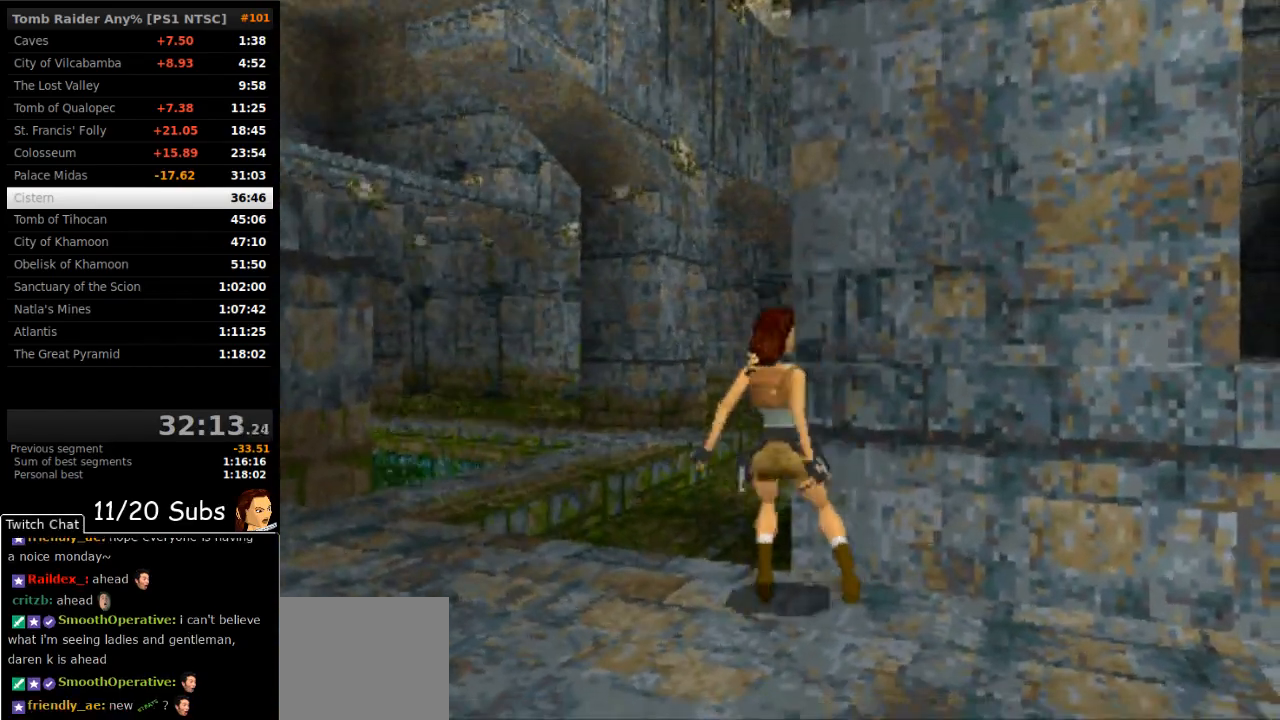
{"buttons": [], "right_stick": "center", "events": [[100, "DPAD_RIGHT", "up"]]}
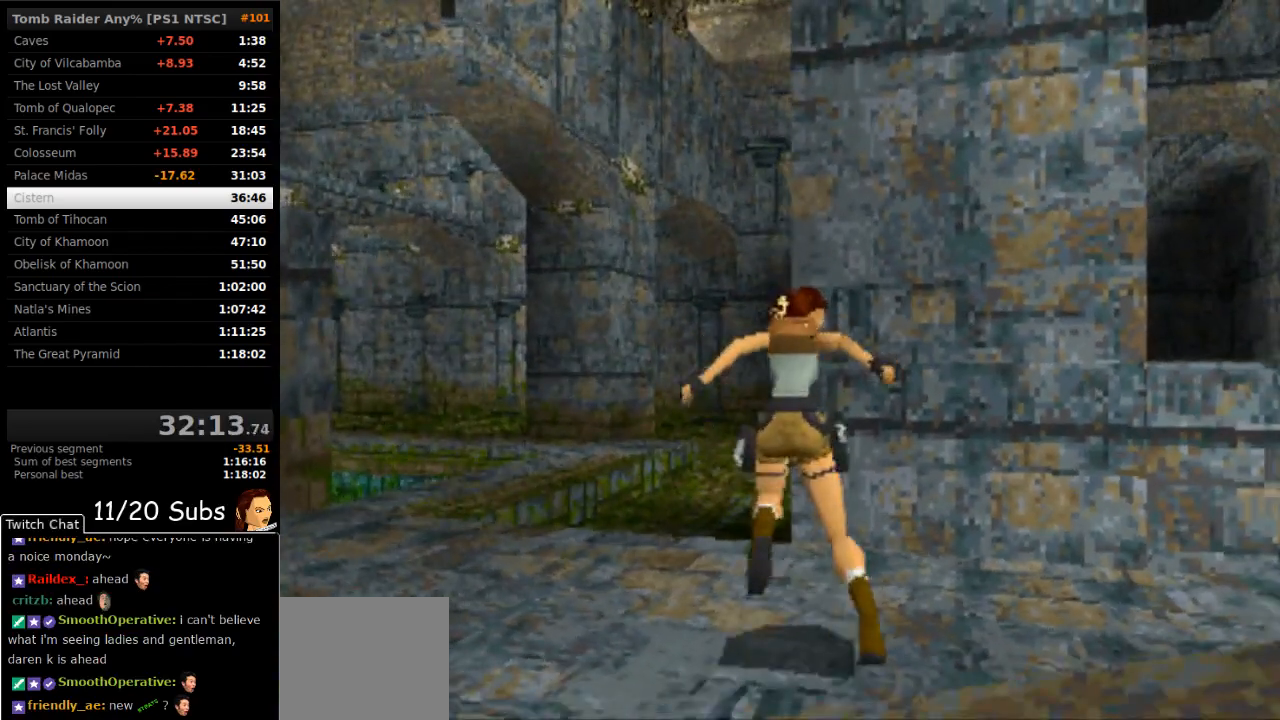
{"buttons": [], "right_stick": "center", "events": [[183, "DPAD_UP", "down"], [183, "R2", "down"], [300, "DPAD_LEFT", "down"], [300, "R2", "up"], [383, "DPAD_UP", "up"], [417, "DPAD_LEFT", "up"]]}
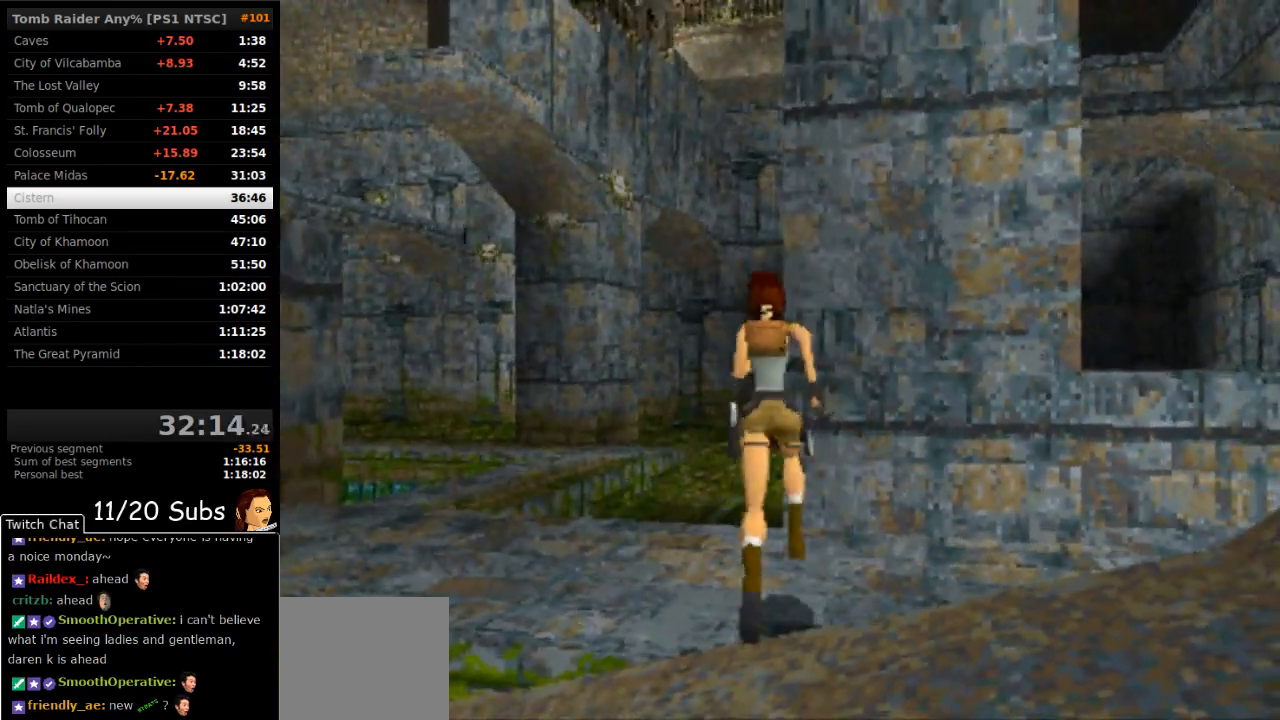
{"buttons": [], "right_stick": "center", "events": [[83, "DPAD_RIGHT", "down"], [233, "DPAD_RIGHT", "up"]]}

┄┄┄┄┄┄

* [Work order]:
For each line of the material that contains the word "down", make a copy.

* [Reply]:
{"buttons": [], "right_stick": "center", "events": [[183, "DPAD_UP", "down"], [183, "R2", "down"], [300, "DPAD_LEFT", "down"], [300, "R2", "up"], [383, "DPAD_UP", "up"], [417, "DPAD_LEFT", "up"]]}
{"buttons": [], "right_stick": "center", "events": [[83, "DPAD_RIGHT", "down"], [233, "DPAD_RIGHT", "up"]]}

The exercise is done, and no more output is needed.